On that note, she opened a drawer and found a stubby pencil. “See if you can find out how to say ‘Brad Pitt’ in Spanish,” she suggested while she tore off a page from the order pad and turned it over.
Kevin sat on the loading dock behind the SuperSaver, so slumped over he was in danger of tumbling off. He felt like he was strapped to two mules, each of them determined to go in a different direction. If he went to his pa’s house and told him that his ma was in Wyoming, he’d get his ass whupped something awful. If he went hom
e and told Dahlia, he’d spend the rest of the night listening to her bawl him out like it was his fault. Little Kevvie Junior and Rose Marie would get all scared and start screaming, and he didn’t even want to think what Dahlia’s granny might do. The last time she’d gotten spooked, she’d spent half the day on the roof, gnawin’ shingles.
He darn near jumped out of his skin when a hand clamped down on his shoulder. Before he could turn around, Jim Bob sat down next to him and said, “Shouldn’t you be at home, boy?”
“I was just sittin’ here for a minute,” he said, hoping he wasn’t gonna get chewed out again about the ice cream. There were sticky patches at the end of the dock, although it was hard to see ’em under the swarm of yellow jackets and flies. “You want me to hose it down before I leave? I could get a scrub brush and—”

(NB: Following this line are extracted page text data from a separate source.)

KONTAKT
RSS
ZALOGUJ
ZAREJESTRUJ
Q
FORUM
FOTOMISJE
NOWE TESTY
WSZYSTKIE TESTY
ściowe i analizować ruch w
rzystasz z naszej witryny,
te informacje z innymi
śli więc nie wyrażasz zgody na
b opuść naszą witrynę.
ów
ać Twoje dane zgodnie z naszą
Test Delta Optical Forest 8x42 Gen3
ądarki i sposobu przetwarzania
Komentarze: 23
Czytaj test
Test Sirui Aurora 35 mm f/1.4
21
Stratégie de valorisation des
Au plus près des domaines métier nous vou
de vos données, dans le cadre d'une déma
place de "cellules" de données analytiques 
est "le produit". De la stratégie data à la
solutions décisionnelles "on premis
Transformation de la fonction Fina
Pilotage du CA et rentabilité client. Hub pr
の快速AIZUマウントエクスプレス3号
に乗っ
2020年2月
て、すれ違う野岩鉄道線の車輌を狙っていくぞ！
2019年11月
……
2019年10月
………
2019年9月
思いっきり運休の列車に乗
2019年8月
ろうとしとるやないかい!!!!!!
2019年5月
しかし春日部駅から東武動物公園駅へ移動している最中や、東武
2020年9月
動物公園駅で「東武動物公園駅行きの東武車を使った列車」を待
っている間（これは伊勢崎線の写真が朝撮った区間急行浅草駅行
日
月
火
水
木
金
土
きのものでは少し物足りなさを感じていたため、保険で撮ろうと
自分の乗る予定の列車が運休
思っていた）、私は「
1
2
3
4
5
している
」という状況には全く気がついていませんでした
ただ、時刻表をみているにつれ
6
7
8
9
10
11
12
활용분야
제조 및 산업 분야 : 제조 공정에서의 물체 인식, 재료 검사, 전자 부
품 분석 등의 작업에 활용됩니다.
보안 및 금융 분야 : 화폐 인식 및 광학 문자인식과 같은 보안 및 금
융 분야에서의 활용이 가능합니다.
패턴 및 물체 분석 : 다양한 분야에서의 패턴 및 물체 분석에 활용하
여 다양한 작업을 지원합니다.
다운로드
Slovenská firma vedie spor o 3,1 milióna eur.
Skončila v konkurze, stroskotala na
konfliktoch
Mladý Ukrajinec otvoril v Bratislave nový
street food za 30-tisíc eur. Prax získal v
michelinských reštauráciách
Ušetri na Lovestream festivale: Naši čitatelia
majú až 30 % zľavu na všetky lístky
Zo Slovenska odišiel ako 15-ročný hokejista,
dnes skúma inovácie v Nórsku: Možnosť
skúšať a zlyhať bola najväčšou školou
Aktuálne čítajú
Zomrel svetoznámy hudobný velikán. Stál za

”Naw, it can wait till tomorrow.” Jim Bob took a pint bottle of whiskey out of his pocket. “Wanna snort?”
Kevin gaped at him. “No, sir. I mean, it’s right kindly of you to offer, but if I go home and Dahlia smells it, she’ll smack me across the room. She’s got a nose like a bloodhound.”
“Women,” Jim Bob muttered. “Sometimes they get too big for their britches. You got to remind ’em of their place before they get so uppity that ain’t no one can tell them what to do. Am I right, boy?”
“Oh, yeah, Jim Bob, right as rain. Jest this morning Dahlia—”
”The only thing we can do is stop ’em before they start screeching about how they’re better than us men. The minute they start bossing us around, we might as well put on their pantyhose and start scrubbing toilets.” He took a gulp of whiskey and offered the bottle to Kevin. “Don’t sit there like you’re already pussy-whipped. If you want to have a snort after work, it ain’t none of Dahlia’s business. You ain’t no little sissy in short pants. Go on, take it.”